We had more sake. My dear aunt taught me how to use chopsticks instead of a fork. Sake warmed us on the inside, and on the deck of the food boat there were fewer and fewer rice balls and salmon pieces.

The waiter brought the check. I paid for our fine dinner, while my aunt added seven bucks for the tip.

We left the bar when it was already dark. Slowly we went to the subway down the square. We were both feeling loose and relaxed on this warm autumn evening.

“Oh, Peter, it’s so nice being with you, a real feast for the soul!” she said, taking my arm. She pressed her breast against my shoulder.

It occurred to me that she might want to continue the “soul feast” at my house.

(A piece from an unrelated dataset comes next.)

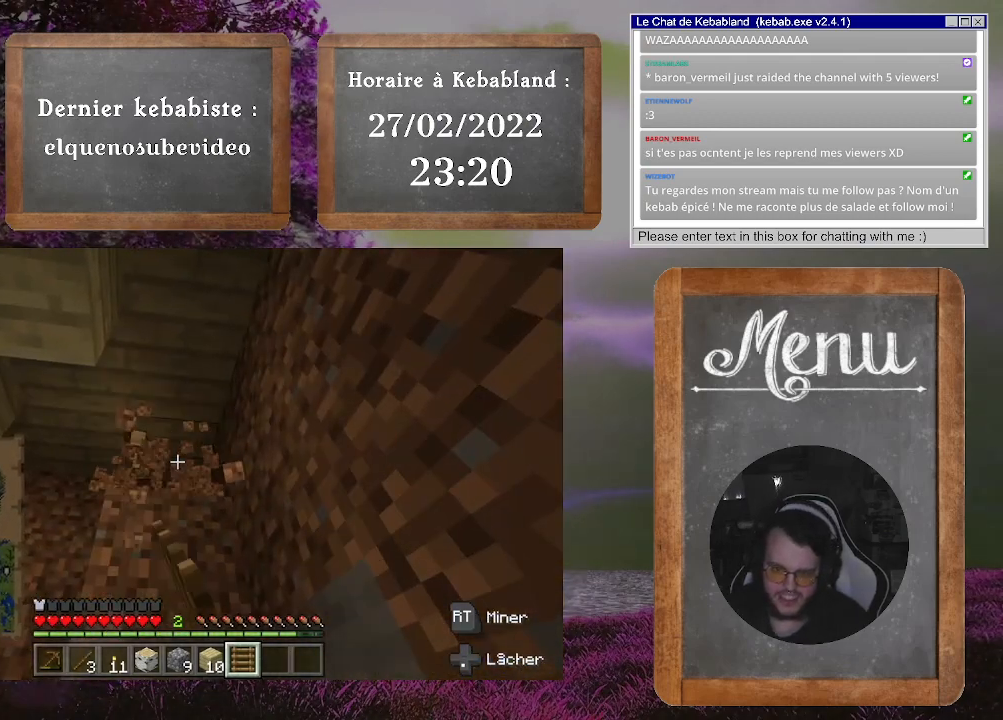
{"buttons": ["R2"], "left_stick": "center", "right_stick": "center", "events": [[167, "right_stick", "center"]]}
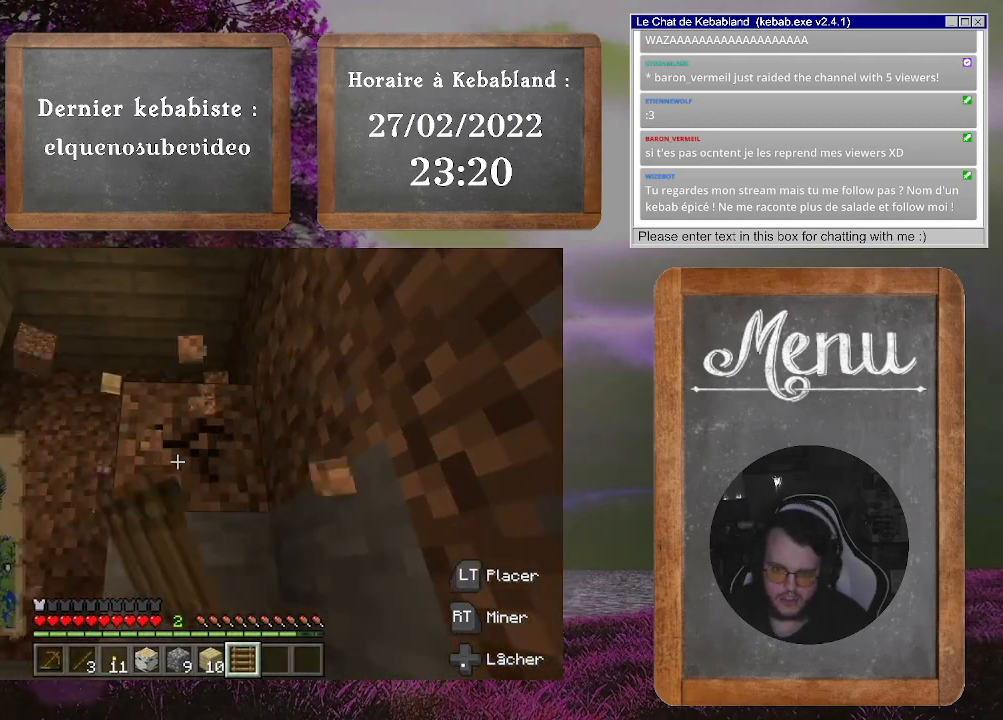
{"buttons": ["R2"], "left_stick": "center", "right_stick": "center", "events": []}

“I want to tell you something. I am going through a hard time now; I am divorcing from my husband. He cheated on me.” She kept silent for a while. “While I was going to meet with you today, I wished to fuck you. I assumed I would feel better then. I feel ashamed to reveal this. So silly, isn’t it?”

I said nothing.

“But I changed my mind. I wouldn’t do it.” She suddenly stopped and, embracing my head, lifted herself to her tiptoes and kissed me on the lips. “Thank you, Pete.”

“For what?’

“I spent a couple hours with you at the bar, relaxed little bit, and felt like a lady.”